◆ Exercise description: In the source document below, against which methods is the classification performance of MNMDP compared?

In summary, the proposed MNMDP almost yields the best classification performance in all the experiments, compared to PCA, LDA, LPP, and UDP. It implies that both pattern discrimination and geometrical information of the data are very important for classification, and MNMDP fully captures them in the learning processing.

5. Discussions

In this section, some characteristics of the proposed MNMDP that are available for classification are discussed. We first analyze the affinity weight for intraclass and interclass neighborhoods, then discuss the MNMDP from the viewpoint of distance metric learning [50, 51], and finally explore the eigenvalues of the generalized eigenvalue problem in MNMDP.

According to (6) and (13), the affinity weight can be thought of as integration of the local weight exp⁡⁡(−||x_i−x_j||²/δ) and the discriminating weight that is divided into two categories: intraclass one for intraclass neighbors 1 + exp⁡⁡(−||x_i−x_j||²/δ) and interclass one for interclass neighbors 1 − exp⁡⁡(−||x_i−x_j||²/δ). It means that the affinity weight cannot only preserve local structures of data but also distinguish between different classes. Through the analysis of the affinity weight in MNMDP, its three properties can be summarized as follows [23].

Property 1

For a given point, the affinity weight gives more similarity to the intraclass neighbors than the interclass ones, when the Euclidean distances are equivalent. This is favorable for classification.

Property 2

The affinity weight can retain intraclass and interclass similarity in certain ranges no matter how strong the noise is, since 1 ≤ 1 + exp⁡⁡(−||x_i−x_j||²/δ) ≤ 2 and 0 ≤ 1 − exp⁡(−||x_i−x_j||²/δ) ≤ 1. This can largely preserve local geometric structures of data for different classes.

[Entries taken from a collection]
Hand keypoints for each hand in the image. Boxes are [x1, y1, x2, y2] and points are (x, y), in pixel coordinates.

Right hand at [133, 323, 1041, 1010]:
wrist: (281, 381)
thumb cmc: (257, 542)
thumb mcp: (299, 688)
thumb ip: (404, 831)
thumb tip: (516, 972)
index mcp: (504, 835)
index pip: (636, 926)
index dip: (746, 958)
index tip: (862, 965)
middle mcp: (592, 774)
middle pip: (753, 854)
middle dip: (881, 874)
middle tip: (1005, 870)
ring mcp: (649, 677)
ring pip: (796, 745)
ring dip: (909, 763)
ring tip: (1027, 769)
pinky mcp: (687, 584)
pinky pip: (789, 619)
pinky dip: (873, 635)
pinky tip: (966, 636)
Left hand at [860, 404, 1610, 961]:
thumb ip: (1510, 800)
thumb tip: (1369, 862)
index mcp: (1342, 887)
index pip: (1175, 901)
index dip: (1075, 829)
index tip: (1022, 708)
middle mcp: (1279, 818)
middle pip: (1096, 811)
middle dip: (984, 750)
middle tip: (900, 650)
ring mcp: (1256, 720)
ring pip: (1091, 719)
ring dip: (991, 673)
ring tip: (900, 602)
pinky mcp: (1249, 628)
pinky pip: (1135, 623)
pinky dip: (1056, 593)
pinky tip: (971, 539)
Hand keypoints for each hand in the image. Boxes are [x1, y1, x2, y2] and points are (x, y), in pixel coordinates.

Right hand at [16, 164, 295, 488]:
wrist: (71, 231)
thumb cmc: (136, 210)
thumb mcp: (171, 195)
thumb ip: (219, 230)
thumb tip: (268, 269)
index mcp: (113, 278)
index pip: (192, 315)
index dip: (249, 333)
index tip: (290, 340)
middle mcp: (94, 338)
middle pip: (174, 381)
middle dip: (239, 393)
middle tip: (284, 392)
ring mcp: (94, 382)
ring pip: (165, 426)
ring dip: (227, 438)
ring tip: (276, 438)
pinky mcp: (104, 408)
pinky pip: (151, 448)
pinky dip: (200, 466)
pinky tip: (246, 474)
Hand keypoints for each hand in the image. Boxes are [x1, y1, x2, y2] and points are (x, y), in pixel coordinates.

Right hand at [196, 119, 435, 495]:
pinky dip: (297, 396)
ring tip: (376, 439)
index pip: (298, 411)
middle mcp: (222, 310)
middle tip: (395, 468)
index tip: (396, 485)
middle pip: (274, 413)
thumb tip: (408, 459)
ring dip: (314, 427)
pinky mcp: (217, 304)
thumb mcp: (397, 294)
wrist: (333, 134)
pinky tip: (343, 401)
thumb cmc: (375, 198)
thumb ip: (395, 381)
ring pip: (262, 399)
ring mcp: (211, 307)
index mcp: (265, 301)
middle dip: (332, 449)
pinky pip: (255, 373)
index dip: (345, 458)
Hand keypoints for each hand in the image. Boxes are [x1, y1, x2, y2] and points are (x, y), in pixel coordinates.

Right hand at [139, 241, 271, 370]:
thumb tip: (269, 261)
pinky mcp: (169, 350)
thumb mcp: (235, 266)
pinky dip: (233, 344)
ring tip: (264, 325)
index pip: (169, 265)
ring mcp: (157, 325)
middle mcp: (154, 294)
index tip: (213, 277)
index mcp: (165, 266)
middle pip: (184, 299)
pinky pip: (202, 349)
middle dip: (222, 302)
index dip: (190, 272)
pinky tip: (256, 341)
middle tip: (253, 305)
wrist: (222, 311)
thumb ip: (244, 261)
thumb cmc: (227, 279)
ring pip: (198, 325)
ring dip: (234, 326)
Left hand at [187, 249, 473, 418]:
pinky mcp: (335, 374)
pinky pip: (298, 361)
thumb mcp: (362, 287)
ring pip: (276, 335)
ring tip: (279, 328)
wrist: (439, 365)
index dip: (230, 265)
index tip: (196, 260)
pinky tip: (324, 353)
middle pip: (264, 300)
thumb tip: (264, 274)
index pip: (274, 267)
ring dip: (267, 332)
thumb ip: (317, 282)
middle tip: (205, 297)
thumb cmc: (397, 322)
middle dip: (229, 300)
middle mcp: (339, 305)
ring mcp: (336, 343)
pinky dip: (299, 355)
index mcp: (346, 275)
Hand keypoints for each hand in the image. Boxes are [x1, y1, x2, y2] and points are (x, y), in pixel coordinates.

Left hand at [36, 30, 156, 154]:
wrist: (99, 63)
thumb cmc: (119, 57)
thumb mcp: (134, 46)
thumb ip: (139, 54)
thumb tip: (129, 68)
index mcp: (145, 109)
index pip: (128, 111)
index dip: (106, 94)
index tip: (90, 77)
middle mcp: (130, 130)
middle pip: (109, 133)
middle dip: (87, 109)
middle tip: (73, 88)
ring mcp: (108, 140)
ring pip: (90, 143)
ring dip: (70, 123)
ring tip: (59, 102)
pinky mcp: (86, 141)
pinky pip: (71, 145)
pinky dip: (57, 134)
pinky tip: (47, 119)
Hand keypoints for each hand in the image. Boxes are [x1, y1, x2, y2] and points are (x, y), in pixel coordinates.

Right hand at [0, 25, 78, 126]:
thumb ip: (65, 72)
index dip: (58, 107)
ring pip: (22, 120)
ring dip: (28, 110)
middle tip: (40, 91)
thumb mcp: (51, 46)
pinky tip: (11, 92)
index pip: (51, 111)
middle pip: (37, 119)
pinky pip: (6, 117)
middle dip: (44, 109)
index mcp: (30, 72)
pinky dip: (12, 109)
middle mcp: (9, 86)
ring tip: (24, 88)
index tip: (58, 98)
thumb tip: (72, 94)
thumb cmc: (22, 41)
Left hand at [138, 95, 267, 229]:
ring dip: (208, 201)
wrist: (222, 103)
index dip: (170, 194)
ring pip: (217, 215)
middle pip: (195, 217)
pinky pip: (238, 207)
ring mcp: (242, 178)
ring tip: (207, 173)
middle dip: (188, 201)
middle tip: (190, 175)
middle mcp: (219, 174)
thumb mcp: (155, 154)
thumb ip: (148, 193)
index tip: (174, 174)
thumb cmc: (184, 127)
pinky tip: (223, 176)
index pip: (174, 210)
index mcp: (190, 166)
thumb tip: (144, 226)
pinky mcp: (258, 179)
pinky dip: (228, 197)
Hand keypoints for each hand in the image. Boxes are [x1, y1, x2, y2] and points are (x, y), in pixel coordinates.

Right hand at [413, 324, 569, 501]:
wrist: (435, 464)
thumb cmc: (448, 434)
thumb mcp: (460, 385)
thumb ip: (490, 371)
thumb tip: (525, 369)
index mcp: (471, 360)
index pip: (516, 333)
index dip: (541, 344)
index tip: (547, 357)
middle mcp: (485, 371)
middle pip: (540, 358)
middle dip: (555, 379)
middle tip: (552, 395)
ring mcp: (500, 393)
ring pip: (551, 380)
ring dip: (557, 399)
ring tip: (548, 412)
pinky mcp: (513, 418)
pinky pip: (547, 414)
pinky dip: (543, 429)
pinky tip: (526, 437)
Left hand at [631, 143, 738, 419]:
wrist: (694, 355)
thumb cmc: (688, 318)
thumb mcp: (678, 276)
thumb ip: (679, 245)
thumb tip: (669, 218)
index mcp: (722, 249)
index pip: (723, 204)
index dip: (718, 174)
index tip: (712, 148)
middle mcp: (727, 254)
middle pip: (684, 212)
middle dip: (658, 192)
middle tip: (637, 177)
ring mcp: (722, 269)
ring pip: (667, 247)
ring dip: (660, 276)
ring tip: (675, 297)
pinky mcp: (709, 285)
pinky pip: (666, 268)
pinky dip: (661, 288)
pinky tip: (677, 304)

◆ Output: PCA, LDA, LPP, and UDP.